An assistant to R. Kelly, Milton “June” Brown, confirmed that much to him, Murrell testified Friday.

Murrell said he was in Chicago to complete a deal with Kelly’s business manager, Derrel McDavid, in which Murrell would receive $80,000 for the return of a video tape that showed Kelly engaging in a threesome with his then-girlfriend Lisa Van Allen and an underage girl.

Brown told Murrell that he had “a golden egg,” Murrell recalled from the witness stand. Asked what he took that comment to mean, Murrell said: “I knew I was about to get some money for it. That’s how I took it.”

Murrell then took a polygraph test to confirm that no other copies of the tape were floating around. He passed the test, and McDavid — Kelly’s former business manager and, like Brown, a co-defendant in the case — then gave him the $80,000 in a bag, Murrell said.

The second week of Kelly’s federal child pornography trial concluded with testimony from Murrell and Van Allen, Kelly’s former girlfriend who testified that she mailed the allegedly illicit tape to Murrell in 2001 because she didn’t want Kelly to have it. Murrell said he showed the tape to a few friends, but kept it stowed away for six years until Van Allen wanted to return it to Kelly.

In 2007, Murrell said, he copied “a snippet” of the tape onto another VHS “so I can always have a backup in case anything happens.” He then met with Van Allen in Chicago, where they were to return the original tape in exchange for $200,000, to be split between the two of them.
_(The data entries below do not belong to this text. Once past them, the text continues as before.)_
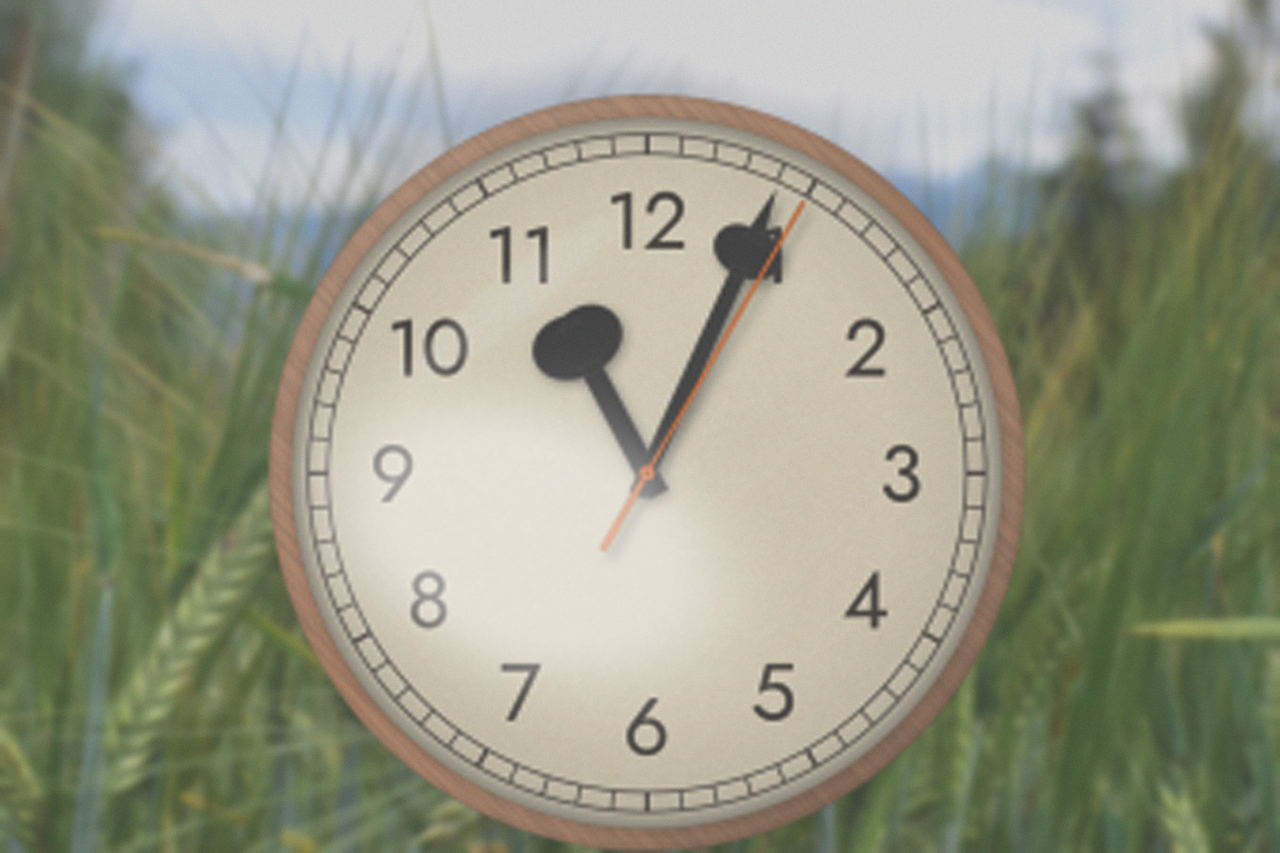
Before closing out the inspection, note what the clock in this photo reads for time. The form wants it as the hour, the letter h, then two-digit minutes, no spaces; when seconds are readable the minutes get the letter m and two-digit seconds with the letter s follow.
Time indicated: 11h04m05s
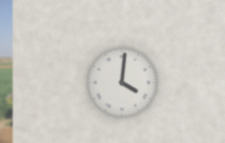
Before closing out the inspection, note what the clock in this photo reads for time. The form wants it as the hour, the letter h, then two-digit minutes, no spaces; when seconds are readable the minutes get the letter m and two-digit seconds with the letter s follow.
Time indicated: 4h01
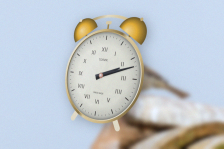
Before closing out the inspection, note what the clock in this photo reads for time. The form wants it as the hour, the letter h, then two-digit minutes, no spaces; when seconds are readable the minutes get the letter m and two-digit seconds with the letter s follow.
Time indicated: 2h12
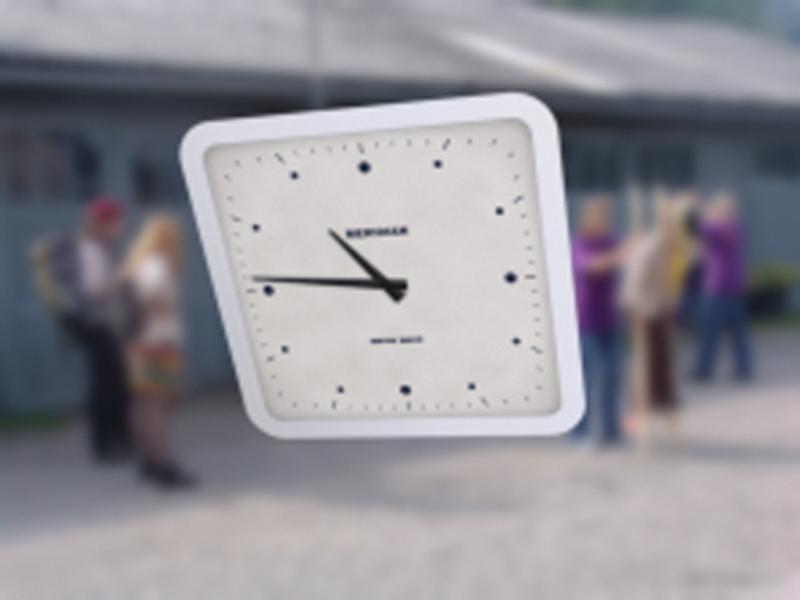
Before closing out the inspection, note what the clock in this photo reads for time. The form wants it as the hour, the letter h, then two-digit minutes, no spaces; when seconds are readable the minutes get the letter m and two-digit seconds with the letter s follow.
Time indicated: 10h46
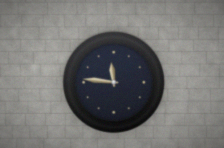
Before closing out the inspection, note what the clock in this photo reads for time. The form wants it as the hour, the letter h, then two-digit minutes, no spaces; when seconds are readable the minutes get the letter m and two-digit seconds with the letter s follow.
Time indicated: 11h46
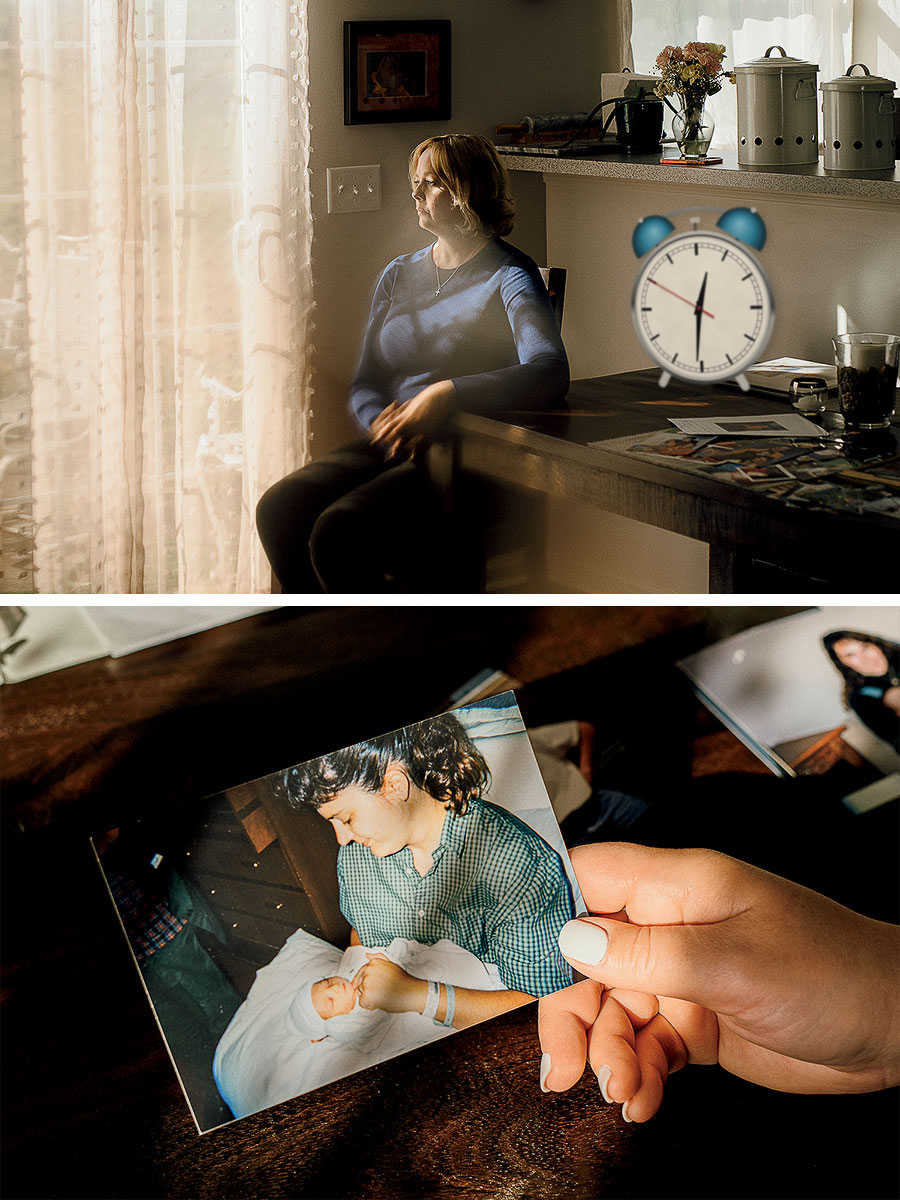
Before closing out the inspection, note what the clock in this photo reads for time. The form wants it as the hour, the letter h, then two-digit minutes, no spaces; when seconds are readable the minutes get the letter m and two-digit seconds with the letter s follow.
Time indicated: 12h30m50s
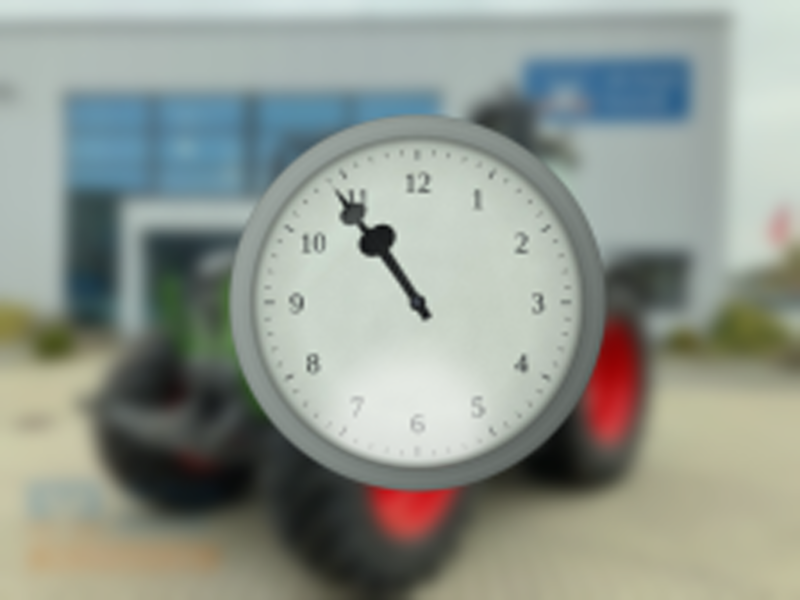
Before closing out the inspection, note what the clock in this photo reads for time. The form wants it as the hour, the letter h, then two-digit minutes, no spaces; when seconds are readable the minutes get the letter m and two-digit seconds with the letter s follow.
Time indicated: 10h54
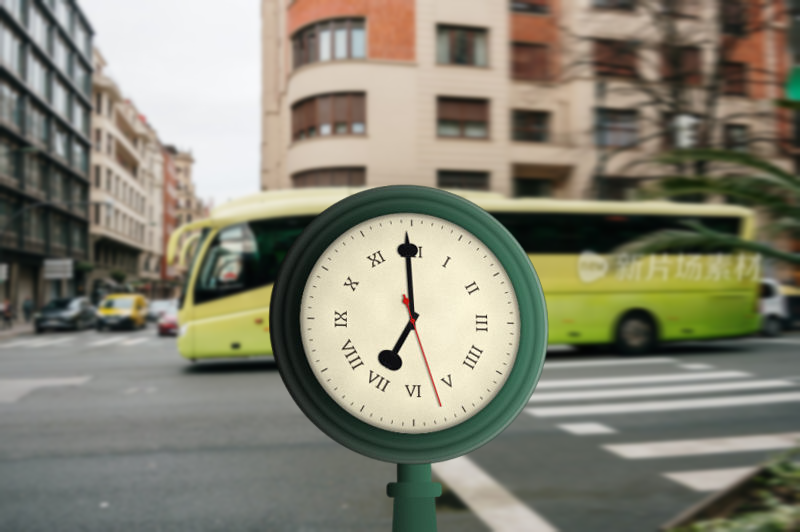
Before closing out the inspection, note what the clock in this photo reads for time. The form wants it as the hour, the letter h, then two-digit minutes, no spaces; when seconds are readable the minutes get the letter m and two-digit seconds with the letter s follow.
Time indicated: 6h59m27s
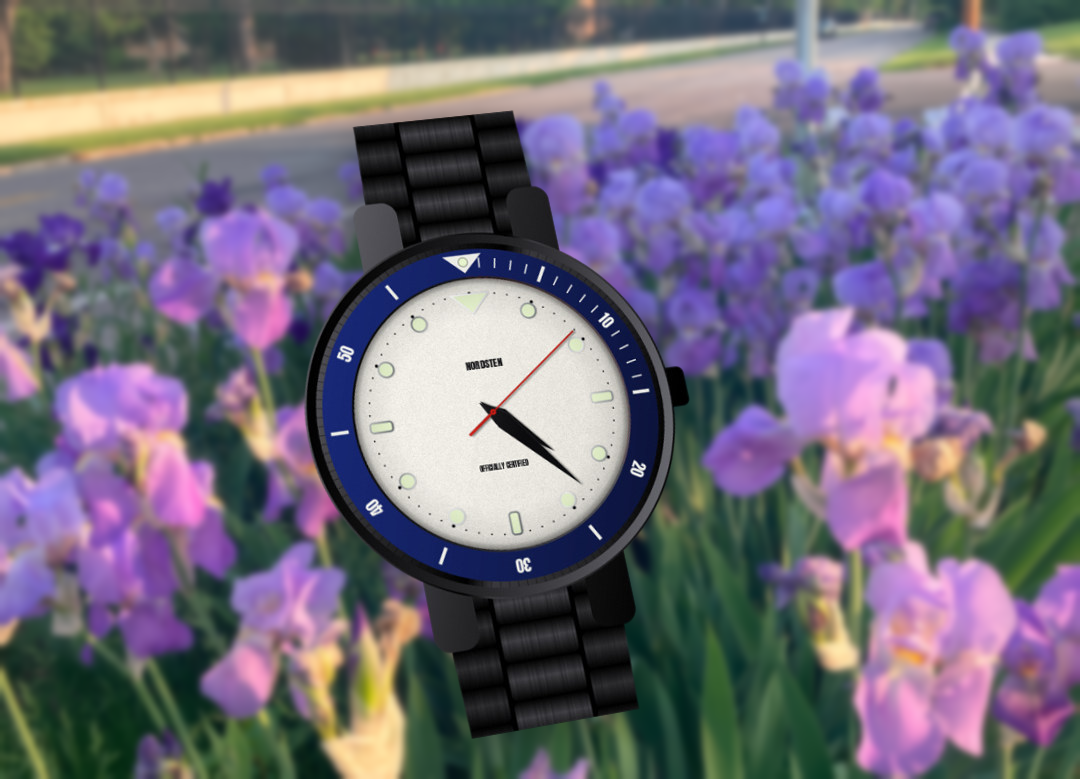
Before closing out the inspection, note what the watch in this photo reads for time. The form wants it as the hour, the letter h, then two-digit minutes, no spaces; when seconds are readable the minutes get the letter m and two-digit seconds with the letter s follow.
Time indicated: 4h23m09s
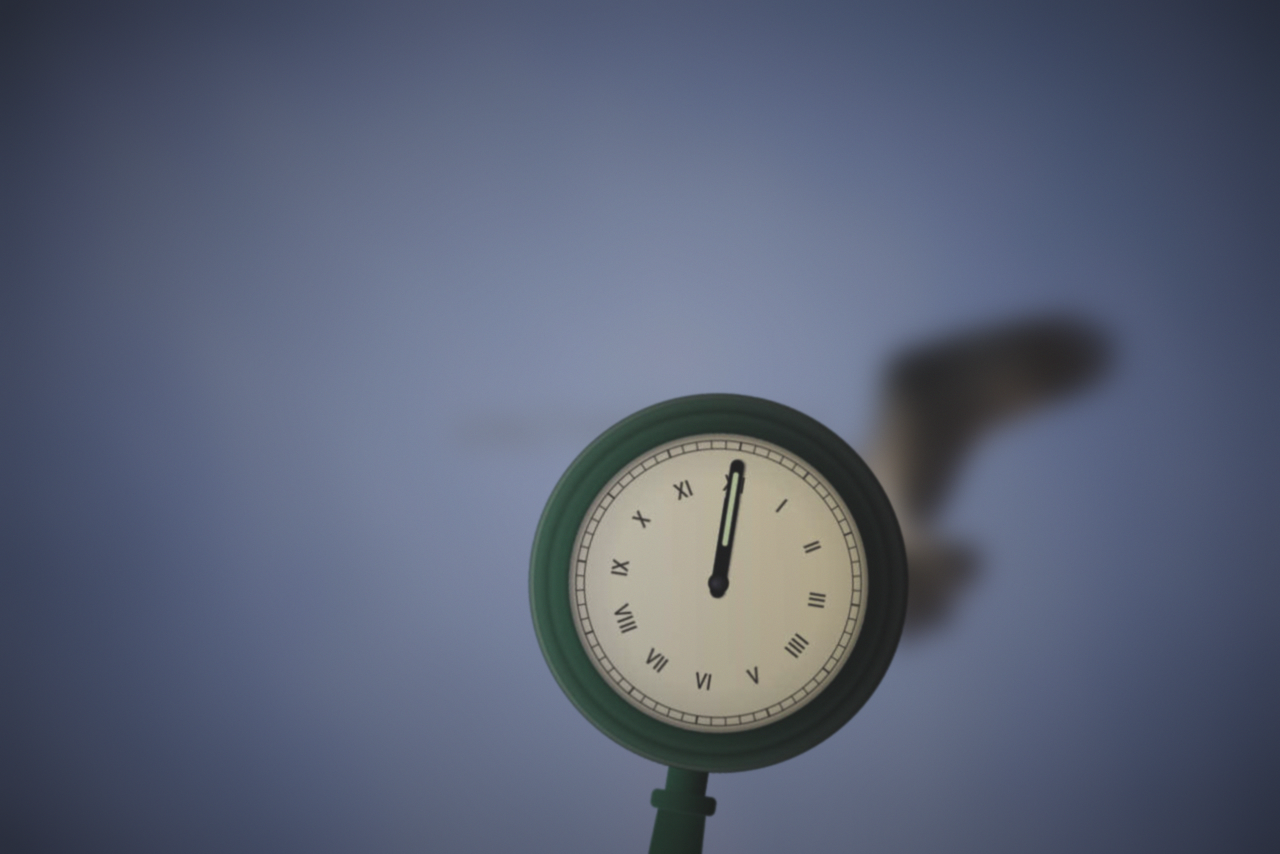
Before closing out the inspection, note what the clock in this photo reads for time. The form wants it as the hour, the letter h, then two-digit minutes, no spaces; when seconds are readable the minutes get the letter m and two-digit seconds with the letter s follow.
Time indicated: 12h00
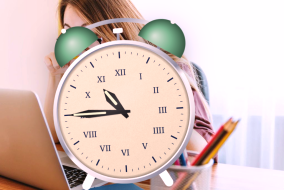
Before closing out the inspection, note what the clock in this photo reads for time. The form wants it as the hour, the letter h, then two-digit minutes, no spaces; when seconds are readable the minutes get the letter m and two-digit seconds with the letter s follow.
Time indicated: 10h45
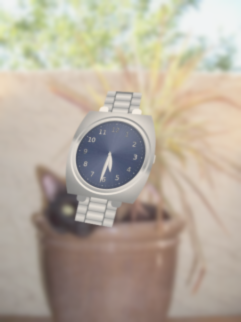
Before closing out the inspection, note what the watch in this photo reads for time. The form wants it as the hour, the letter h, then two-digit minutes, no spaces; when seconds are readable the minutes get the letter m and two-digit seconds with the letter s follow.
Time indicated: 5h31
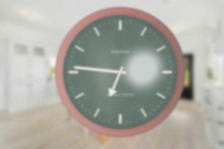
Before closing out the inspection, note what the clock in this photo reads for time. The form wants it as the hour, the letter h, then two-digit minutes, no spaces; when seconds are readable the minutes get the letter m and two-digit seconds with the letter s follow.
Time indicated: 6h46
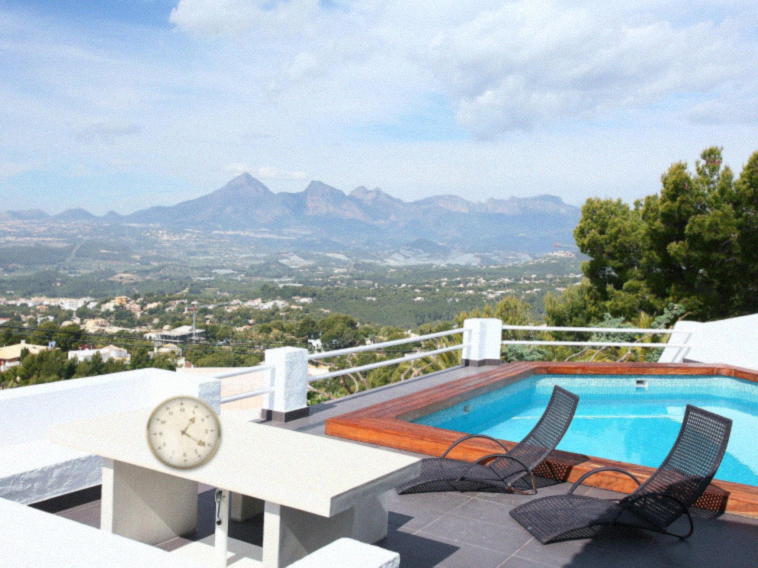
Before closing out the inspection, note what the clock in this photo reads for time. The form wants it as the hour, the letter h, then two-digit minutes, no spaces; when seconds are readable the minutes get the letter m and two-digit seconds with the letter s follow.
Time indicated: 1h21
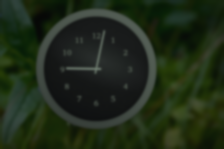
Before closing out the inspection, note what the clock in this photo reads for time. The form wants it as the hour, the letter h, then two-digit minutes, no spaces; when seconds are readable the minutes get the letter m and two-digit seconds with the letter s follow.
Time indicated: 9h02
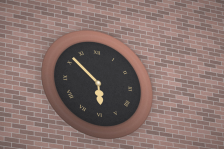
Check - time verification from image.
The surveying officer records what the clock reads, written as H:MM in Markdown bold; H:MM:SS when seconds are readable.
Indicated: **5:52**
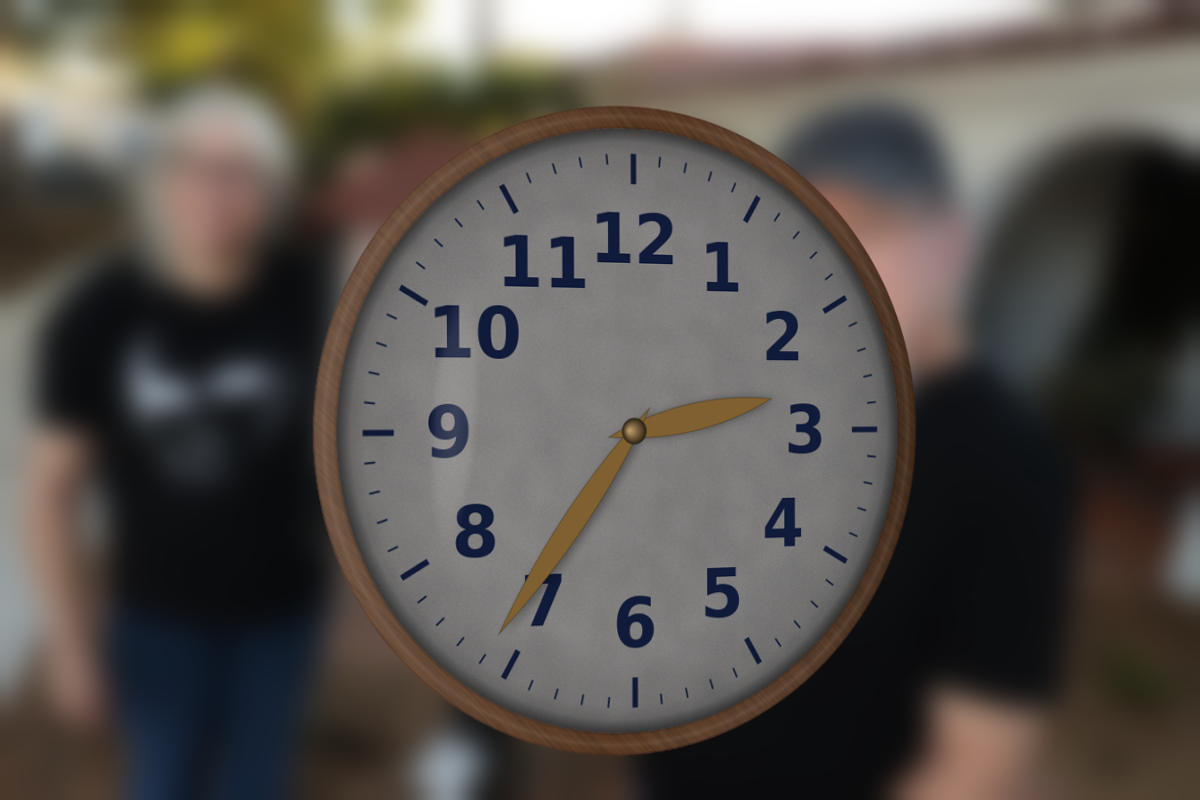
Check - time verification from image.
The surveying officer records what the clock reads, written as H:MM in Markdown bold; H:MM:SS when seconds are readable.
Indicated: **2:36**
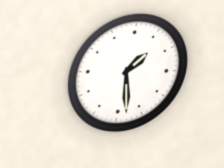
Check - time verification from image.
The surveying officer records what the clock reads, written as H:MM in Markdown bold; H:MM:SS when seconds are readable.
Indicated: **1:28**
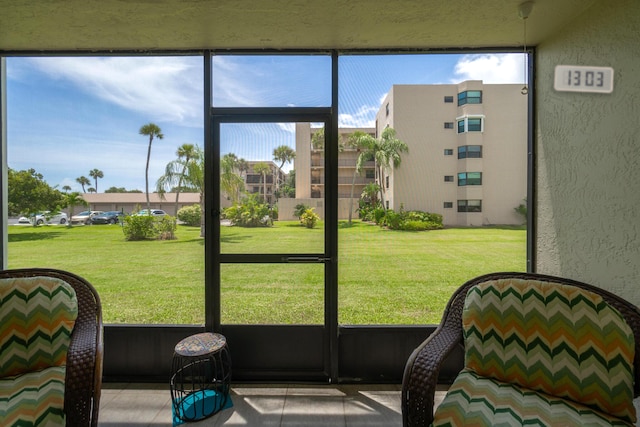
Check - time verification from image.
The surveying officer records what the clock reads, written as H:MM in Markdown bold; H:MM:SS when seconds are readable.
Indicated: **13:03**
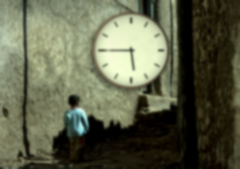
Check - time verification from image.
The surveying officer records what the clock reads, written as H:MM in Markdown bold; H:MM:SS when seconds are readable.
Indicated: **5:45**
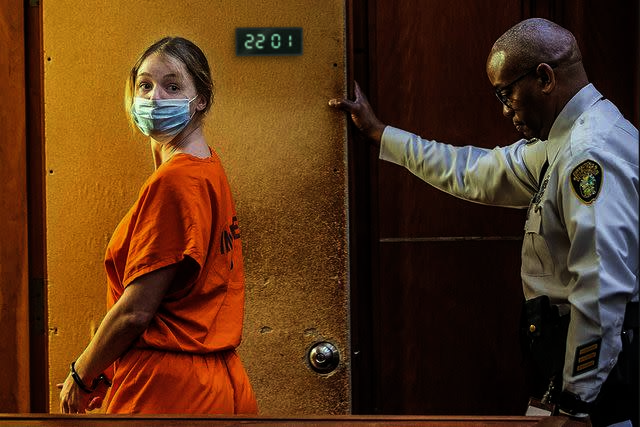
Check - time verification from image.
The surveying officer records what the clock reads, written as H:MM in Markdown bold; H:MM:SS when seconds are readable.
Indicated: **22:01**
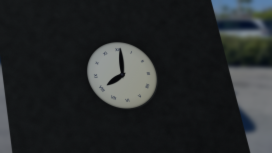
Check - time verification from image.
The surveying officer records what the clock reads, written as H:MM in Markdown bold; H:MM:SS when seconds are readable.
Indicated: **8:01**
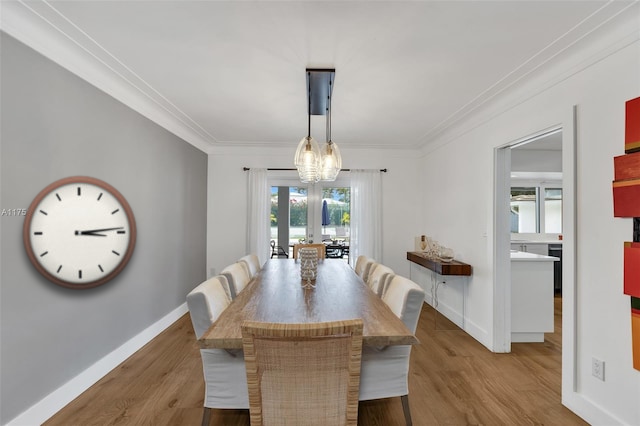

Before they were paid, though, they each needed to pass a lie detector test confirming no other copies were made. Murrell said he failed that first test, and McDavid then gave him and Van Allen each $20,000 before telling them to return to Chicago soon with the original tape.

“I didn’t think they’d know the difference [between the tapes] at the time,” Murrell said. “I didn’t think they would know how long the tape was.”

After traveling back to Kansas City, Murrell soon returned to Chicago with the original tape, and McDavid paid him another $80,000.

Van Allen testified Thursday that, after the tape was returned, McDavid told her that “they should have murked me from the beginning” because she took the tape from Kelly in 2001.

On Friday, under cross-examination from McDavid’s attorney Beau Brindley, Murrell said he’d never heard about any threat against Van Allen.

During cross-examinations, the three defense teams have sought to highlight discrepancies and inconsistencies in sworn statements given by various witnesses over the last two decades.

Another government witness with immunity, Charles Freeman, testified earlier this week that McDavid gave him hundreds of thousands of dollars to recover video tapes that allegedly showed the now-disgraced R&B superstar engaging in sex acts with a 14-year-old girl.

Murrell and Freeman are two witnesses for the prosecution who have testified under grants of immunity.

A federal grand jury in Chicago indicted Kelly, 55, on 13 counts in July 2019, accusing him of producing and receiving child pornography, while also enticing minors to engage in illegal sexual activity. Earlier this year, Kelly was sentenced to 30 years in prison by a federal judge in Brooklyn after he was found guilty of racketeering.

McDavid and Milton Brown, Kelly’s two co-defendants and two of the singer’s former employees, are charged with one count of conspiracy to receive child pornography, while McDavid also faces two counts of receiving child pornography and one count of conspiracy to obstruct justice.

Prosecutors allege Kelly and those in his inner circle paid out hundreds of thousands of dollars over the years in an effort to track down video tapes that Kelly made that allegedly show him engaging in sexual activity with underage victims.